A banda desenhada é uma linguagem que usa muitos recursos, e deve formar todos coesos e indivisíveis. Mas há sempre a tentação de dissecar, valorizar uns elementos em relação a outros. E surgem diferenças notórias entre escolas. Embora tenha havido uma clara evolução recente, a BD franco-belga preveligia álbuns cartonados de grande formato, mais caros e impressos em bom papel. Por outro lado, na BD norte-americana o sinal é oposto, a todos os níveis. Um corolário indirecto, mas inevitável, é que na avaliação superficial de um livro no primeiro caso se presta importância imediata ao traço e estilo de desenho, enquanto no segundo se tenta captar o ritmo, o género, as personagens, a história. Desenho versus Argumento.
Claro que há exceções. Muitos dos novos grandes autores francófonos como Joann Sfar ou Lewis Trondheim ou Manu Larcenet (já não tanto Christophe Blain) são mais americanos, no sentido em que o seu estilo de desenho é de caligrafia gráfica, e o modo como dizem o que dizem parece ser sempre secundário ao que têm para dizer. Como exemplo de outros grandes autores que se encontram noutro extremo poder-se-iam citar De Crécy ou Marc-Antoine Mathieu. Ou Chris Ware ou Jim Wooding, para também refeir norte-americanos que são, deste ponto de vista, francófonos. Não que não tenham nada para dizer, apenas que a construção gráfica é parte integrante, e não pode ser vista separadamente. Por outras palavras, uma obra de Sfar pode ser adaptada por outro desenhador, com mais ou menos perdas, mas mantendo a sua essência. Por De Crécy a interpretar Ware ou vice-versa não faz à partida qualquer sentido.
● ● ●
* _OBJETIVO 1_:
No texto sobre banda desenhada, que autores francófonos são apontados como mais americanos?
● ● ●
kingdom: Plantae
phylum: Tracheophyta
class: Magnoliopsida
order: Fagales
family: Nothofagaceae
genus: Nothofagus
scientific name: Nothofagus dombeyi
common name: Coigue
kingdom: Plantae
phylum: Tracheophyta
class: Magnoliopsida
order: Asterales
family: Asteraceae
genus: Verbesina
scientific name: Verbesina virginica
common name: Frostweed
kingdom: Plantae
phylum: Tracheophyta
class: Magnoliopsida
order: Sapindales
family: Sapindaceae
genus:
● ● ●
* _OBJETIVO 2_:
Reproduza sem alterações as linhas dos registos, da linha que contém "genus: Verbesina" até ao fim dos registos, incluindo ambas as extremidades.

* _RESULTADO DA TAREFA 1_:
Joann Sfar, Lewis Trondheim e Manu Larcenet.

* _RESULTADO DA TAREFA 2_:
genus: Verbesina
scientific name: Verbesina virginica
common name: Frostweed
kingdom: Plantae
phylum: Tracheophyta
class: Magnoliopsida
order: Sapindales
family: Sapindaceae
genus:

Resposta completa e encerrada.